Imagem

 

Como sempre, eu me atrasei ao realizar a postagem. Mas, okay, vamos que vamos. Esta seria a minha postagem original antes da minha longa parada. Tentarei fazer uma segunda postagem ainda hoje ou amanhã.

Comecei a ver The Following muito mais pelo hype do que por alguma empolgação com a trama. Imaginei: Ah, mais um maldito procedural com um protagonista com super-poderes. Investiguei um pouco mais sobre a série e descobri que o criador e produtor era Kevin Williamson, responsável por outro hype da Tv americana, Vampire Diaries. Confesso ter preconceito pela série, motivo pelo qual ainda não vi. Aos defensores de plantão, nada contra quem vê, só prefiro ficar no meu espaço e ponto. Darei uma oportunidade à série assim que possível.

E fui ver o primeiro episódio muito cético a respeito. Sou pego logo de cara por cenas arrebatadoras: uma mulher faz uma citação de Poe na entrada do FBI (que The Blacklist usa o mesmo expediente ao chocar o público com a rendição de Reddington… mesmo elemento de choque, motivos diferentes). Isso chamou a minha atenção. O fato do protagonista ser um personagem emocionalmente complexo também me surpreendeu. Eu não consigo chamar o protagonista de mocinho; totalmente anti-herói, boêmio, não deseja envolvimentos. 

E, passando para a minha análise em si. Gostei da forma como Edgar Allan Poe foi o tema dessa primeira temporada. A obsessão do vilão pelos escritos do grande autor de mistério se revela em cada ação executada durante o seu temível plano. Certas coisas são muito forçadas como o senso de onipotência e extrema precisão do vilão. Tem situações em que o homem parece que viu o futuro, tamanho o senso de posicionamento de suas peças em seu tabuleiro. Licença poética… okay. Dou um desconto. Fora que a interpretação de James Purefoy está soberba; eu realmente comprei a ideia de que ele é O vilão da história e é capaz de barbaridades. Também comprei o senso de medo em relação a ele. 

Kevin Bacon também não fica atrás nessa série. Está muito bem encaixado no personagem. Aliás, ele consegue ir muito bem com personagens deste tipo; é como o Robert Downey Jr e o Iron Man que foram feitos um para o outro. A esposa do vilão é que, às vezes, me parece um ser perdido na série. Ela não é uma boa atriz e não me passa aquela sensação de musa que o Purefoy dá a entender a ela. 

Os outros personagens são bem apresentados, lenta, mas seguramente por Kevin Williamson. Gostei da forma como ele dá importância aos coadjuvantes e alguns seguidores do vilão possuem histórias realmente interessantes. O meio da temporada foi meio arrastado, mas em nenhum momento a série ficou chata. Existem cenas memoráveis como a do Clube da Luta, a do mariner maluco e a fuga do FBI. 

A presença de citações a várias obras de Poe mostrou a pesquisa feita em relação a elas. Pude ver cenas que me lembraram o Gato Preto (a do incêncio), o Barril do Amontillado e ate a Chave Mestra. Poe é rico em maneiras de o utilizar: centenas de contos, histórias assustadoras e profundas e situações que lidam com a  natureza do homem. Só não creio que seja possível usar essa temática por mais de duas temporadas. Estamos falando aqui de uma série e os índices de audiência acabam fazendo com que histórias sejam arrastadas por temporadas sem fim. Basta vermos Dexter que até a quarta temporada era maravilhosa e depois foi muito mais desgosto do que alegrias. Poe é riquíssimo, mas não podemos ficar só em Poe. 
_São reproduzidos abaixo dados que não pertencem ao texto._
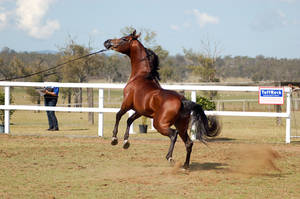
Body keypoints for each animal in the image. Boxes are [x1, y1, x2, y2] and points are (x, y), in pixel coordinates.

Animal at [104, 30, 219, 169]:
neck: (141, 77)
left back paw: (170, 158)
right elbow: (129, 120)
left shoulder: (127, 104)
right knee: (189, 143)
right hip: (181, 126)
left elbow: (119, 115)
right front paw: (126, 142)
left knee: (173, 135)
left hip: (159, 124)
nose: (107, 42)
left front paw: (114, 139)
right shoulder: (140, 111)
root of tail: (182, 101)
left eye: (124, 39)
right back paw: (185, 166)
Tenho boas expectativas para a segunda temporada, mas gostaria muito que o autor saísse um pouco dessa prisão que se tornou os contos de Poe. Esticasse um pouco mais as pernas, ousasse mais, fizesse o vilão se tornar original. 

A ambientação está também muito boa. Toda a ação me lembra muito um bom filme noir, com a paleta de cores sempre no cinza ou em cenas mais depressivas. O humor geral da série é esse e mesmo as poucas tentativas de satirizar as situações não comprometem o clima geral. Gostei e recomendo; recomendo principalmente aos amantes de Poe.